Righteous Kill (2008)



Once upon a time, oh, thirty years ago, Pacino and DeNiro were names you could trust, so to speak. The two actors were in on the ground floor of the auteurial renaissance of the 70s, and could be seen in some great movies. Sure, there were clunkers (anyone remember
Bobby Deerfield?), but far, far more good than bad. It wasn't until 1995 that the two actually appeared together (in Michael Mann's Heat). Alas, here they are, in a different century (still waiting for the next renaissance) reunited in Righteous Kill, a movie that has very little going for it once you get past the names above the title. File this one under F, for forgettable.

Righteous Kill belongs to that category of films with a plot twist at the end, and not much else. I've got nothing against a surprising twist at the end of a movie, as long as (a) the plot supports the twist, and (b) it is actually surprising, and (c) the other 90 minutes of the movie are worth watching too. But there's an unfortunate trend (I personally blame The Sixth Sense for it) in which otherwise lousy movies exist only to build up to the big reveal. I see plot twists. And any halfway savvy viewer will see the twist in Righteous Kill coming about twenty minutes into the movie. This movie, written (surprisingly) by Russell Gewirtz, who also penned Inside Man, a good movie with a good plot twist, tops off the unsurprising surprise ending with an instant replay of the events leading up to the big reveal. This is (a) insulting to the intelligence of viewers who were paying attention and saw it coming a mile away, and (b) a tacit admission that the movie wasn't really worth paying attention to after all, and (c) padding a movie everyone's had enough of already. It keeps the editor busy, however, and director John Avnet depends heavily on editor Paul Hirsch to give *Righteous Kill* a touch of visual interest with his occasional spasms of jittery little jump cuts.

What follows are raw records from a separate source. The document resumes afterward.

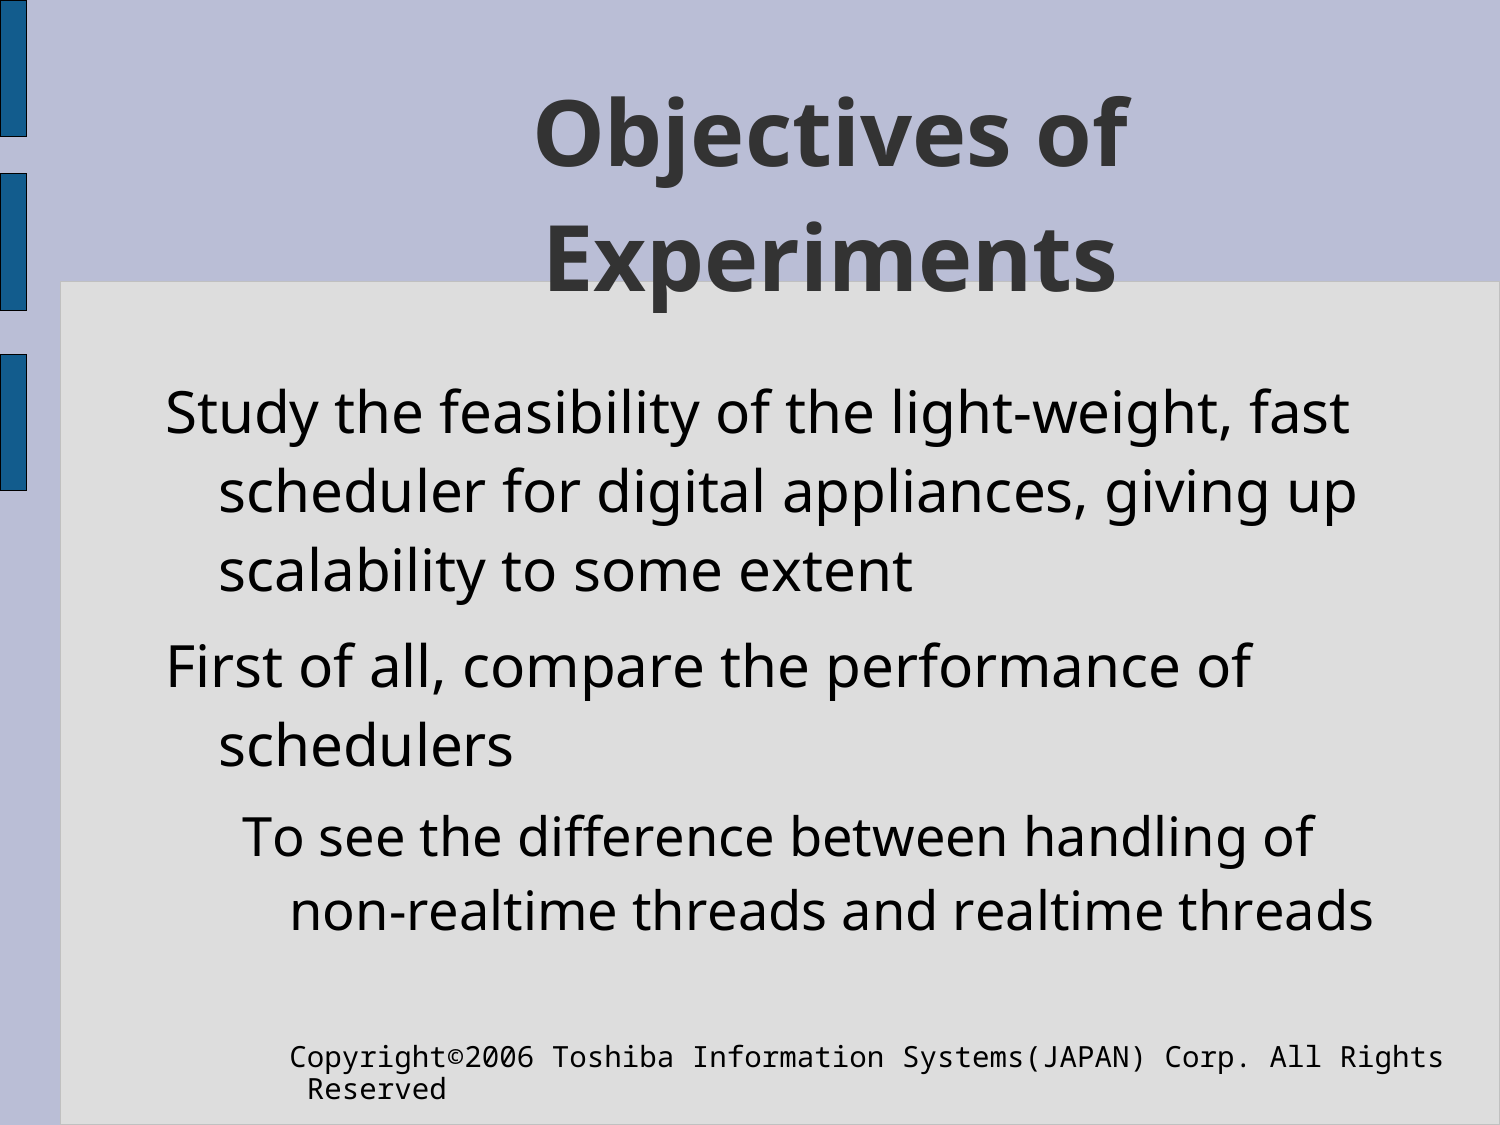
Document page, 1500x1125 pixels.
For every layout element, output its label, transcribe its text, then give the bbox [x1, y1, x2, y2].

title Objectives of Experiments [225, 99, 1436, 288]
list Study the feasibility of the light-weight, fast scheduler for digital appliances, giving up scalability to some extent First of all, compare the performance of schedulers To see the difference between handling of non-realtime threads and realtime threads [132, 363, 1439, 1000]
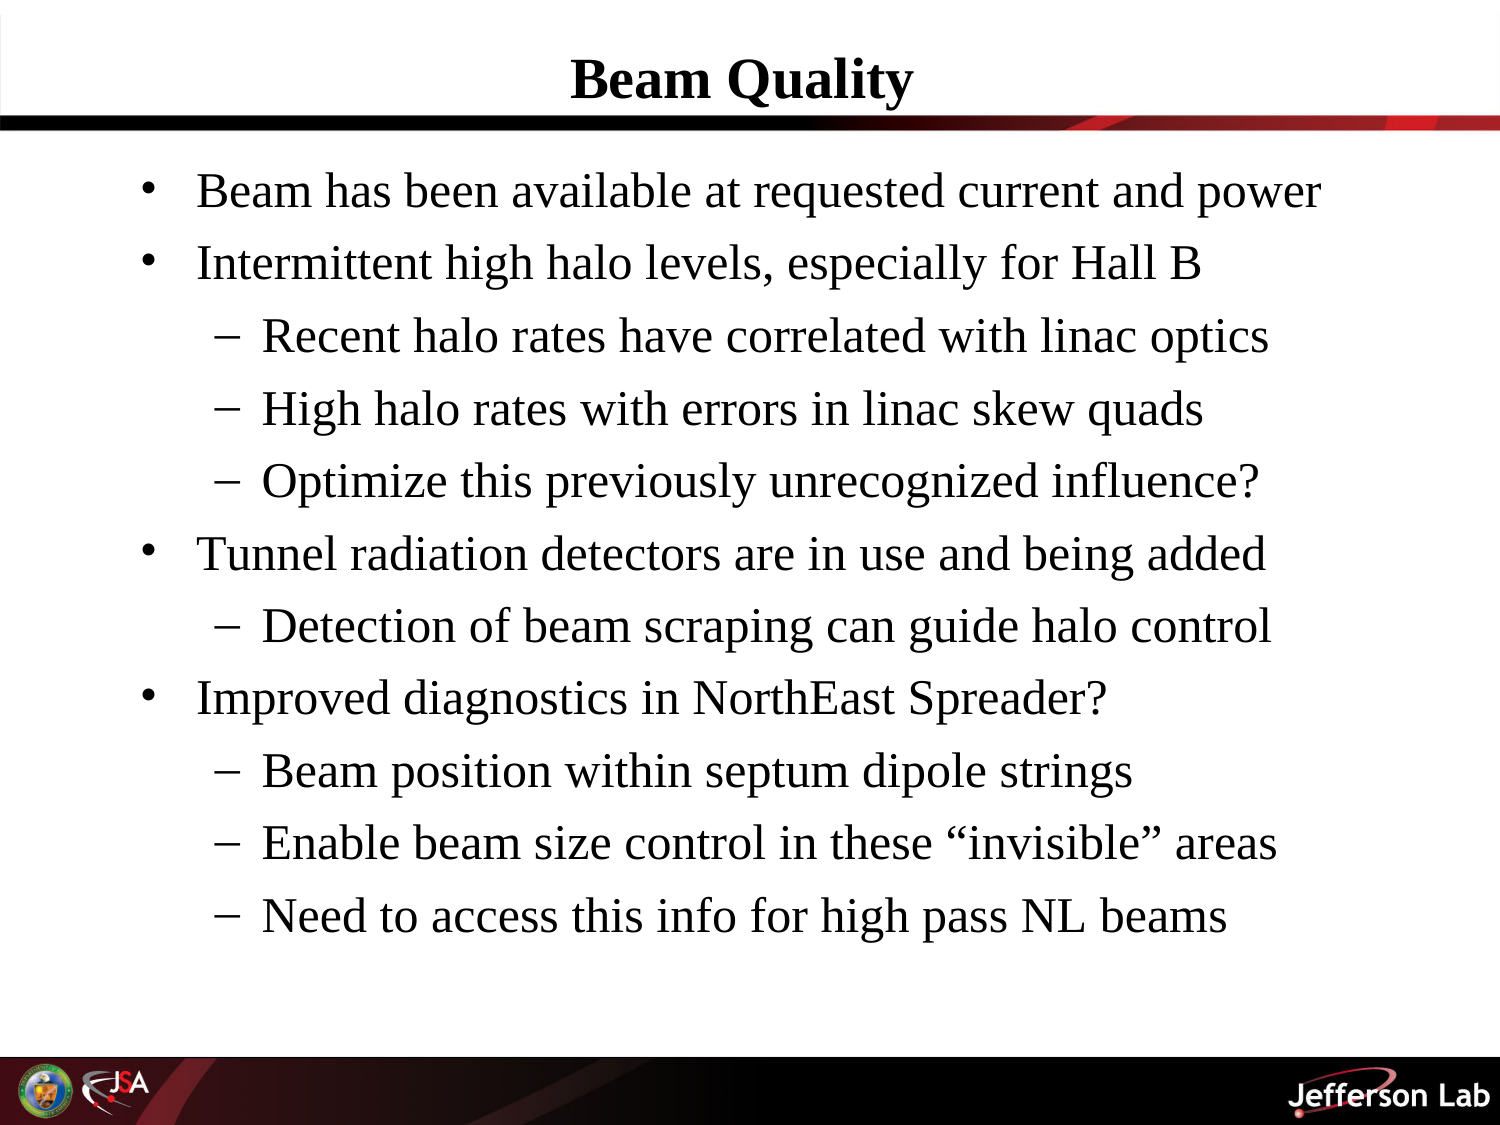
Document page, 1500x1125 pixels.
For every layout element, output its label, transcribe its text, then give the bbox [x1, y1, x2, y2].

list Beam has been available at requested current and power Intermittent high halo levels, especially for Hall B Recent halo rates have correlated with linac optics High halo rates with errors in linac skew quads Optimize this previously unrecognized influence? Tunnel radiation detectors are in use and being added Detection of beam scraping can guide halo control Improved diagnostics in NorthEast Spreader? Beam position within septum dipole strings Enable beam size control in these “invisible” areas Need to access this info for high pass NL beams [125, 149, 1401, 950]
picture [0, 0, 1500, 1125]
title Beam Quality [112, 0, 1388, 151]
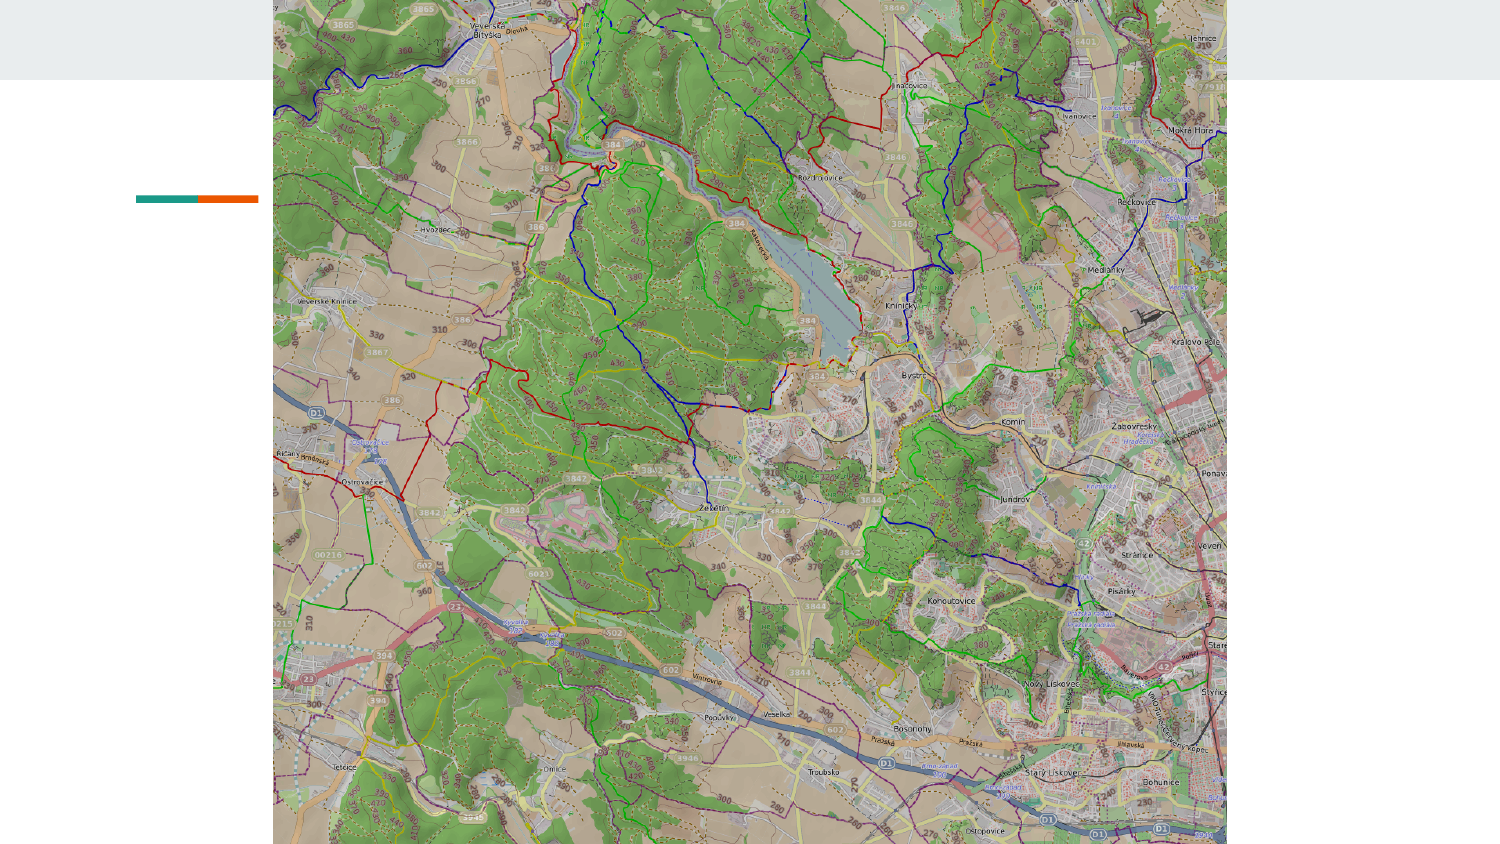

Righteous Kill goes to great but ultimately futile lengths to conceal the inevitable and obvious. One diversionary tactic is that the two main characters are known only by their nicknames, Rooster (Al Pacino), and Turk (Robert DeNiro). Given that his partner is called Rooster, one can only assume Turk is short for turkey. They're police detectives who strut around the barnyards of New York City, halfheartedly scratching at the dirt to find the serial killer who is murdering felons and other lowlife types. A couple of other detectives, Simon Perez (John Leguizamo) and Ted Riley (Donnie Wahlberg) -- disappointingly not named after farm animals -- think Turk's the killer. Rooster spends his time trying to convince them otherwise. Turk's girlfriend Karen Corelli (Carla Gugino) is a fellow detective who is in the movie primarily to wear lingerie and be kinky. There are a couple of other women in the movie, but they're also essentially paper dolls who get dressed up, bent over, and tossed aside once their clothes have been ripped. Rapper 50 Cent turns up as a drug dealer/nightclub entrepreneur named Spider. The webs he weaves are not very tangled, and the same is true of the movie, which strings together a whole lot of cop movie cliches and psychobabble, while giving two potentially magnificent actors nothing to do that's worth doing.